Serra berjalan pelan dan berdiri disamping ranjang Roosita. "Eyang, ini istriku–Abrata Serra Rue de Leon, putri mahkota Portugal yang pernah tinggal di Indonesia dulu dan saat ini menjalani karirnya sebagai pemilik kelas model terkemuka di New York, seorang mentor yang cerdas, dan seorang wanita hebat."

"Aku ingin Eyang lebih mengenalnya, lebih dekat dengannya, karena aku tidak tahu kapan aku akan terus bersamanya. Setidaknya, Eyang dapat menjadi temannya jika aku tidak ada," ucap Archie sendu.

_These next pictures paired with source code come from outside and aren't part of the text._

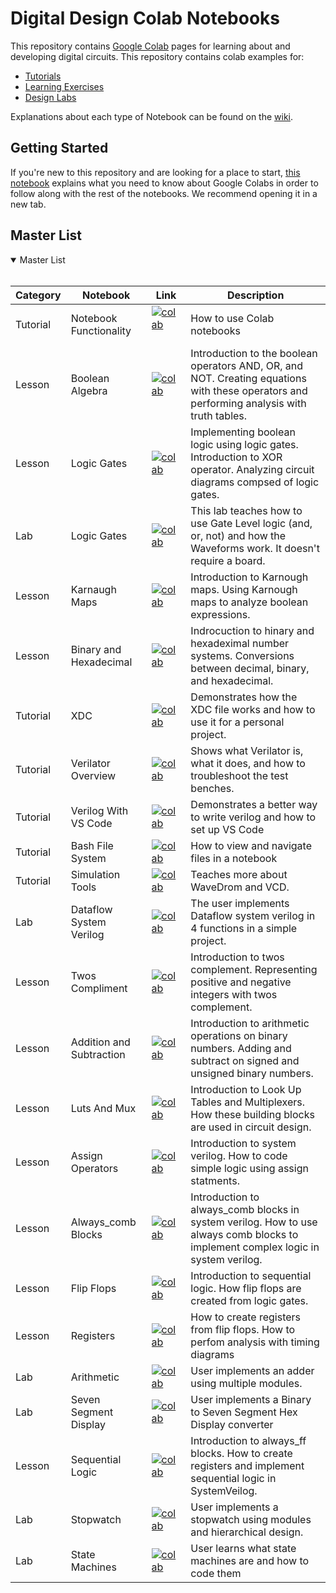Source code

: # Digital Design Colab Notebooks<br>

This repository contains [Google Colab](https://colab.research.google.com/) pages for learning about and developing digital circuits.
This repository contains colab examples for:

* [Tutorials](./Tutorials/README.md)
* [Learning Exercises](./Exercises/README.md)
* [Design Labs](./Labs/README.md)

Explanations about each type of Notebook can be found on the [wiki](https://github.com/byuccl/digital_design_colab/wiki).

## Getting Started <br>
If you're new to this repository and are looking for a place to start, [this notebook](https://colab.research.google.com/github/byuccl/digital_design_colab/blob/master/Tutorials/notebook_functionality/notebook_functionality.ipynb) explains what you need to know about Google Colabs in order to follow along with the rest of the notebooks. We recommend opening it in a new tab.

## Master List
<details open>
<summary>Master List</summary>
<br>



|Category| Notebook| Link| Description
|---|---|---|---|
|Tutorial|Notebook Functionality|[![colab](https://colab.research.google.com/assets/colab-badge.svg)](https://colab.research.google.com/github/byuccl/digital_design_colab/blob/master/Tutorials/notebook_functionality/notebook_functionality.ipynb)&nbsp;&nbsp;&nbsp;&nbsp;&nbsp;&nbsp;&nbsp;&nbsp;|How to use Colab notebooks|
|Lesson|Boolean Algebra| [![colab](https://colab.research.google.com/assets/colab-badge.svg)](https://colab.research.google.com/github/byuccl/digital_design_colab/blob/master/Exercises/boolean_algebra/boolean_algebra.ipynb)|Introduction to the boolean operators AND, OR, and NOT. Creating equations with these operators and performing analysis with truth tables.|
|Lesson|Logic Gates| [![colab](https://colab.research.google.com/assets/colab-badge.svg)](https://colab.research.google.com/github/byuccl/digital_design_colab/blob/master/Exercises/gates/gates.ipynb)|Implementing boolean logic using logic gates. Introduction to XOR operator. Analyzing circuit diagrams compsed of logic gates.|
|Lab|Logic Gates|[![colab](https://colab.research.google.com/assets/colab-badge.svg)](https://colab.research.google.com/github/byuccl/digital_design_colab/blob/master/Labs/gates_lab/gates_lab.ipynb)|This lab teaches how to use Gate Level logic (and, or, not) and how the Waveforms work. It doesn't require a board.|
|Lesson|Karnaugh Maps| [![colab](https://colab.research.google.com/assets/colab-badge.svg)](https://colab.research.google.com/github/byuccl/digital_design_colab/blob/master/Exercises/karnaugh_maps/karnaugh_maps.ipynb)|Introduction to Karnough maps. Using Karnough maps to analyze boolean expressions.|
|Lesson|Binary and Hexadecimal |[![colab](https://colab.research.google.com/assets/colab-badge.svg)](https://colab.research.google.com/github/byuccl/digital_design_colab/blob/master/Exercises/binary_hex/binary_hex.ipynb)|Indrocuction to hinary and hexadeximal number systems. Conversions between decimal, binary, and hexadecimal.|
|Tutorial| XDC |[![colab](https://colab.research.google.com/assets/colab-badge.svg)](https://colab.research.google.com/github/byuccl/digital_design_colab/blob/master/Tutorials/xdc_tutorial/xdc_tutorial.ipynb)|Demonstrates how the XDC file works and how to use it for a personal project.|
|Tutorial|Verilator Overview|[![colab](https://colab.research.google.com/assets/colab-badge.svg)](https://colab.research.google.com/github/byuccl/digital_design_colab/blob/master/Tutorials/verilator_overview/verilator_overview.ipynb)| Shows what Verilator is, what it does, and how to troubleshoot the test benches. |
|Tutorial|Verilog With VS Code|[![colab](https://colab.research.google.com/assets/colab-badge.svg)](https://colab.research.google.com/github/byuccl/digital_design_colab/blob/master/Tutorials/verilog_with_vs_code/verilog_with_vs_code.ipynb)|Demonstrates a  better way to write verilog and how to set up VS Code|
|Tutorial|Bash File System|[![colab](https://colab.research.google.com/assets/colab-badge.svg)](https://colab.research.google.com/github/byuccl/digital_design_colab/blob/master/Tutorials/bash_file_system/bash_file_system.ipynb)|How to view and navigate files in a notebook|
|Tutorial|Simulation Tools|[![colab](https://colab.research.google.com/assets/colab-badge.svg)](https://colab.research.google.com/github/byuccl/digital_design_colab/blob/master/Tutorials/using_simulation_tools/using_simulation_tools.ipynb)| Teaches more about WaveDrom and VCD.|
|Lab|Dataflow System Verilog|[![colab](https://colab.research.google.com/assets/colab-badge.svg)](https://colab.research.google.com/github/byuccl/digital_design_colab/blob/master/Labs/dataflow_lab/dataflow_lab.ipynb)|The user implements Dataflow system verilog in 4 functions in a simple project.|
|Lesson|Twos Compliment |[![colab](https://colab.research.google.com/assets/colab-badge.svg)](https://colab.research.google.com/github/byuccl/digital_design_colab/blob/master/Exercises/twos_compliment/twos_compliment.ipynb)|Introduction to twos complement. Representing positive and negative integers with twos complement.|
|Lesson|Addition and Subtraction|[![colab](https://colab.research.google.com/assets/colab-badge.svg)](https://colab.research.google.com/github/byuccl/digital_design_colab/blob/master/Exercises/addition_subtraction/addition_subtraction.ipynb)|Introduction to arithmetic operations on binary numbers. Adding and subtract on signed and unsigned binary numbers.|
|Lesson|Luts And Mux| [![colab](https://colab.research.google.com/assets/colab-badge.svg)](https://colab.research.google.com/github/byuccl/digital_design_colab/blob/master/Exercises/luts_and_mux/luts_and_mux.ipynb)|Introduction to Look Up Tables and Multiplexers. How these building blocks are used in circuit design.|
|Lesson|Assign Operators| [![colab](https://colab.research.google.com/assets/colab-badge.svg)](https://colab.research.google.com/github/byuccl/digital_design_colab/blob/master/Exercises/assign_operators/assign_operators.ipynb)|Introduction to system verilog. How to code simple logic using assign statments.|
|Lesson|Always_comb Blocks| [![colab](https://colab.research.google.com/assets/colab-badge.svg)](https://colab.research.google.com/github/byuccl/digital_design_colab/blob/master/Exercises/always_comb/always_comb.ipynb)|Introduction to always_comb blocks in system verilog. How to use always comb blocks to implement complex logic in system verilog.|   
|Lesson|Flip Flops|[![colab](https://colab.research.google.com/assets/colab-badge.svg)](https://colab.research.google.com/github/byuccl/digital_design_colab/blob/master/Exercises/flip_flops/flip_flops.ipynb)|Introduction to sequential logic. How flip flops are created from logic gates.|
|Lesson|Registers|[![colab](https://colab.research.google.com/assets/colab-badge.svg)](https://colab.research.google.com/github/byuccl/digital_design_colab/blob/master/Exercises/registers/registers.ipynb)|How to create registers from flip flops. How to perfom analysis with timing diagrams|
|Lab|Arithmetic|[![colab](https://colab.research.google.com/assets/colab-badge.svg)](https://colab.research.google.com/github/byuccl/digital_design_colab/blob/master/Labs/arithmetic_lab/arithmetic_lab.ipynb)|User implements an adder using multiple modules.|
|Lab|Seven Segment Display|[![colab](https://colab.research.google.com/assets/colab-badge.svg)](https://colab.research.google.com/github/byuccl/digital_design_colab/blob/master/Labs/seven_segment_lab/seven_segment_lab.ipynb)| User implements a Binary to Seven Segment Hex Display converter |
|Lesson|Sequential Logic |[![colab](https://colab.research.google.com/assets/colab-badge.svg)](https://colab.research.google.com/github/byuccl/digital_design_colab/blob/master/Exercises/sequential_logic/sequential_logic.ipynb)|Introduction to always_ff blocks. How to create registers and implement sequential logic in SystemVeilog.|
|Lab|Stopwatch|[![colab](https://colab.research.google.com/assets/colab-badge.svg)](https://colab.research.google.com/github/byuccl/digital_design_colab/blob/master/Labs/stopwatch_lab/stopwatch_lab.ipynb)| User implements a stopwatch using modules and hierarchical design. |
|Lab|State Machines|[![colab](https://colab.research.google.com/assets/colab-badge.svg)](https://colab.research.google.com/github/byuccl/digital_design_colab/blob/master/Labs/state_machine_lab/state_machine_lab.ipynb)|User learns what state machines are and how to code them|
</details>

"Ngomong apa kamu Chie? Kamu akan berumur panjang dan akan selalu ada disisi istrimu. Jangan berbicara seperti itu," tegur Roosita kepada cucunya.

"Sebelumnya, aku ingin meminta maaf kepada Eyang. Karena tidak mengumumkan pernikahanku." Archie menunduk hormat sementara Serra kebingungan. "Aku bukannya ingin melanggar perintah Eyang. Aku hanya merasa ini jalan yang tepat. Menikahi Serra dan membatalkan pernikahanku dengan Lalitha."

Serra tertegun sesaat ketika mendengar kalimat itu.

"Eyang tahu, kamu tahu yang terbaik untuk dirimu sendiri."

"Aku ingin Eyang tidak terlalu dekat dengan Lalitha. Karena mungkin akan menganggu perhatian Eyang kepada istriku juga." Archie melirik Serra yang tengah meremas lengannya. Archie tidak peduli dengan tatapan Serra yang seperti ingin menerkamnya. "Istriku adalah cucu Eyang juga. Jadi, aku rasa Eyang juga harus menyayanginya."

Roosita terbatuk dan melirik Serra yang tengah menautkan alisnya, kesal kepada suaminya mungkin. "Eyang tahu, Archie."

"Ada lagi yang ingin kamu sampaikan?"

Archie tersenyum manis. "Tidak ada Eyang. Aku hanya ingin mengatakan itu. Kalau begitu, kami permisi."

Langkah keduanya akan keluar dari kamar, sampai akhirnya Roosita bersuara yang membuat keduanya berbalik.